Today's outage occurred within minutes of Monday's incident, indicating a potential correlation. Our ongoing investigation has uncovered a significant surge in traffic during these incidents, which led to one of the five database servers failing and triggering a domino effect. To ensure data integrity, we promptly initiated the restoration process, and no data loss has occurred. Further analysis is underway to prevent future disruptions and address the root cause of these traffic spikes.
At 12:10 PM the primary database cluster for Allotrac experienced an issue that caused server number 3 to crash. The cluster automatically detected that a server had crashed in a manner that could lead to data sync issues and safely disabled access to the database. This caused affected customers to lose access to Allotrac while the issue was addressed.
By 12:13 PM the Allotrac DevOps team had verified the data integrity of the remaining database cluster servers and selected server 0 to initiate an automated restoration. Due to the fact that only one server remained in-sync, the recovery process was more involved than the Monday recovery.
At 2:25 PM the automated recovery of the cluster for server 1 was completed and the Allotrac DevOps team began restoring access to affected customers.
At 3:45 PM access was safely restored to all customers
Work is still underway restoring the prior number of database servers to ensure no degradation in performance.
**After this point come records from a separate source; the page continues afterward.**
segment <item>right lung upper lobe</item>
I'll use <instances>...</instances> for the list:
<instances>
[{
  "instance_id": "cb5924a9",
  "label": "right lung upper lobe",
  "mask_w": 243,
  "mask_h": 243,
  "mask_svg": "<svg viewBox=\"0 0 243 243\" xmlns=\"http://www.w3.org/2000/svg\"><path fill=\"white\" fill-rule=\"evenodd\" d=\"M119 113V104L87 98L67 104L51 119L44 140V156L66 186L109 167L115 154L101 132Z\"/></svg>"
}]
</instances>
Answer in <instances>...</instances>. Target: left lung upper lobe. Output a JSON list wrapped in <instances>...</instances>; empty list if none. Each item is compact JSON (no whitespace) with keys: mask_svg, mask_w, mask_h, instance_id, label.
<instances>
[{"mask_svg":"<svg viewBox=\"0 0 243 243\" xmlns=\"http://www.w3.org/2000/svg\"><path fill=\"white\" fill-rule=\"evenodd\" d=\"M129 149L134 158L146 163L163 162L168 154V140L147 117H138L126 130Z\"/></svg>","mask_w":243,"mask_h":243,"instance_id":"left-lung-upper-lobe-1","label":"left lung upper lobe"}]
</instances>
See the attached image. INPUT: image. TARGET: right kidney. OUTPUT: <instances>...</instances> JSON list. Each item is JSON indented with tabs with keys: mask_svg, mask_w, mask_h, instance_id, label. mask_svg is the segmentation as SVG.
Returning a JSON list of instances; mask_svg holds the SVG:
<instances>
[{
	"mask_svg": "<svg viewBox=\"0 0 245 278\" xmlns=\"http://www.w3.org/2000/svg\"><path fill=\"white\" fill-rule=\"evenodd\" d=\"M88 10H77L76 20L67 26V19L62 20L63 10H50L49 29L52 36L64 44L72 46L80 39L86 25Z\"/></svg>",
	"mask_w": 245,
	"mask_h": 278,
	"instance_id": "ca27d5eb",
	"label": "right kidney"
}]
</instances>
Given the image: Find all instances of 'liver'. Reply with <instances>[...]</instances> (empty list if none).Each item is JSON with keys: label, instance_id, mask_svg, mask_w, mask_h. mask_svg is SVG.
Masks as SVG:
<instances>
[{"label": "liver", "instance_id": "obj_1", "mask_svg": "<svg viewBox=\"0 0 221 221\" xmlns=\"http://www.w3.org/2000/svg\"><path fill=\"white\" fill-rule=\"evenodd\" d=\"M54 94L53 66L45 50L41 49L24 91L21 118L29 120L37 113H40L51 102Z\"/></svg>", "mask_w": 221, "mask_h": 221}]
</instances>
Posted Oct 31, 2024 - 16:14 AEDT
Update
Expect periods of slowness whilst additional database servers come online
Posted Oct 31, 2024 - 15:33 AEDT
Monitoring
Service restored, monitoring performance
Posted Oct 31, 2024 - 15:16 AEDT
Update
Restoring Service
Posted Oct 31, 2024 - 14:26 AEDT
Update
Shortly commencing service restoration
Posted Oct 31, 2024 - 14:05 AEDT
Identified
The issue has been identified. We have initiated recovery